**Task goal**
The answer must consist of every line below that holds the word "index".

**Task material**
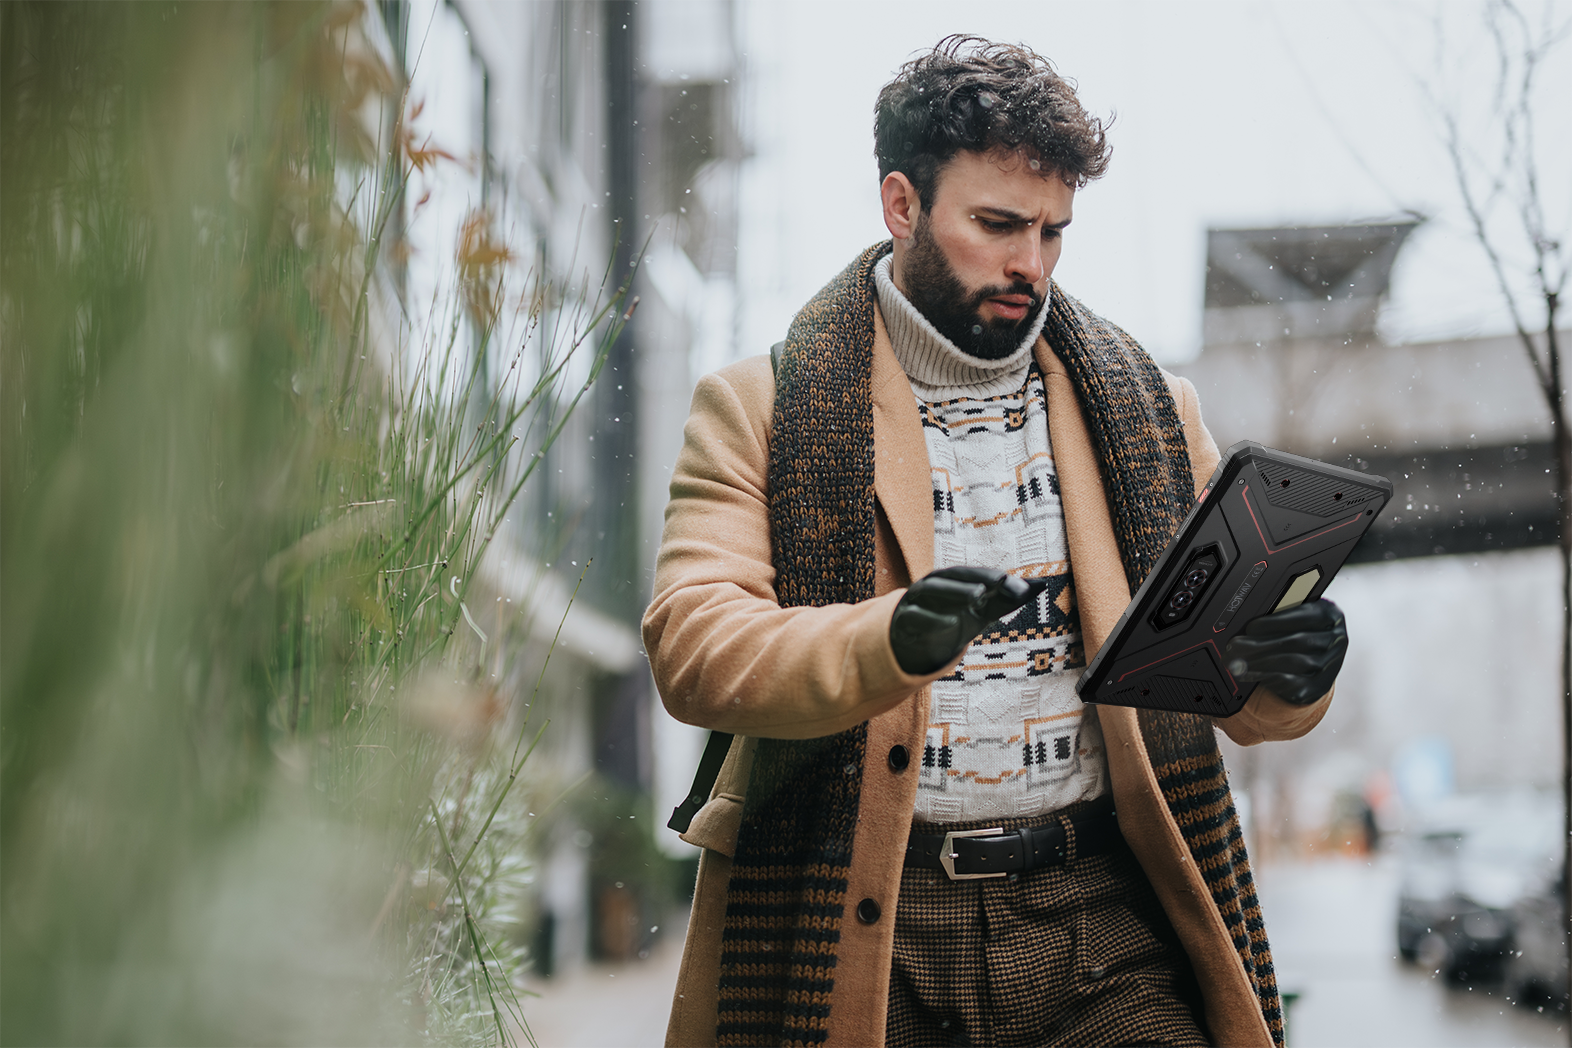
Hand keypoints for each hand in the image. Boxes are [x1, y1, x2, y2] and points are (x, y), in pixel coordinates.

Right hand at [889, 566, 1047, 675]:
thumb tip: (1041, 585)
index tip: (1010, 580)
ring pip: (932, 590)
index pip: (970, 573)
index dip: (989, 575)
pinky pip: (916, 616)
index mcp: (950, 579)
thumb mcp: (981, 611)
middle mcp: (931, 584)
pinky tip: (954, 623)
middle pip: (951, 575)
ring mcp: (915, 600)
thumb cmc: (953, 618)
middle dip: (974, 577)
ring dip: (955, 591)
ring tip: (979, 597)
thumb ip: (1007, 599)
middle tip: (999, 582)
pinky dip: (933, 619)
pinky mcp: (904, 620)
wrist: (915, 643)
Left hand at [1223, 598, 1346, 706]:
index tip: (1251, 627)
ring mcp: (1330, 665)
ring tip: (1235, 662)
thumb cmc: (1299, 631)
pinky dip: (1266, 677)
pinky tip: (1249, 673)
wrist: (1317, 660)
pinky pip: (1291, 683)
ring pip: (1293, 663)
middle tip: (1235, 646)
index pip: (1305, 616)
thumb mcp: (1295, 617)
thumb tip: (1245, 624)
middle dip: (1261, 644)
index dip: (1275, 623)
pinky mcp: (1319, 686)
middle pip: (1297, 642)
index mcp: (1330, 615)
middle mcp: (1336, 640)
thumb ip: (1277, 615)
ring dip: (1259, 663)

**The completed task**
index tip: (1010, 580)
index pip: (970, 573)
index dip: (989, 575)
index mcp: (950, 579)
index tip: (1251, 627)
index pip: (1305, 616)
index dip: (1275, 623)
index mcp: (1330, 615)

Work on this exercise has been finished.